The higher the level of parental education, the more likely it is that parents will provide more cognitive stimulation to their children. Children are more likely to do well academically. However, income does not predict academic achievement.
This result is combined with the analysis and discussion of the researchers to conclude:
1. If you want your child to have good academic performance in the future, talk to him often when he is young, buy him books, and participate in many activities that are beneficial for cognitive development.
2. When your child's performance is not as expected, punish them less, but understand why they are not studying well and help them make changes with a goal. Punishment will make children have negative feelings about studying and may not solve the real cause.
3. Provide regular encouragement, support, and praise. Although it does not have a strong predictive effect on academic achievement, providing a warm home is beneficial to children's physical and mental health.
4. From puberty onwards, whether you punish your child when he/she does not study well or give him/her many opportunities to stimulate his/her cognition, it will not affect his/her academic performance too much. However, if punishment is applied too much, it can still reduce the child's interest in learning and autonomy.

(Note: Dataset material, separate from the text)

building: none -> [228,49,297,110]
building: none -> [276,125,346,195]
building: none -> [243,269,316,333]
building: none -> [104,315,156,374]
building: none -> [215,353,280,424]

5. Whether a family has money or not does not directly affect academic performance, but how much money and effort parents spend on their children's cognitive development is very important to their children's academic performance.
6. However, other studies have also shown that the number one factor influencing academic achievement is a child's interest in learning!
The biggest role of this research is to tell worried parents that: Apart from other uncontrollable factors such as genes and environment, what parents can do that has a big impact on their children's academic performance is to provide cognitive stimulation, punish them less, pay attention to nurturing their children's interest in learning, and provide them with a warm home.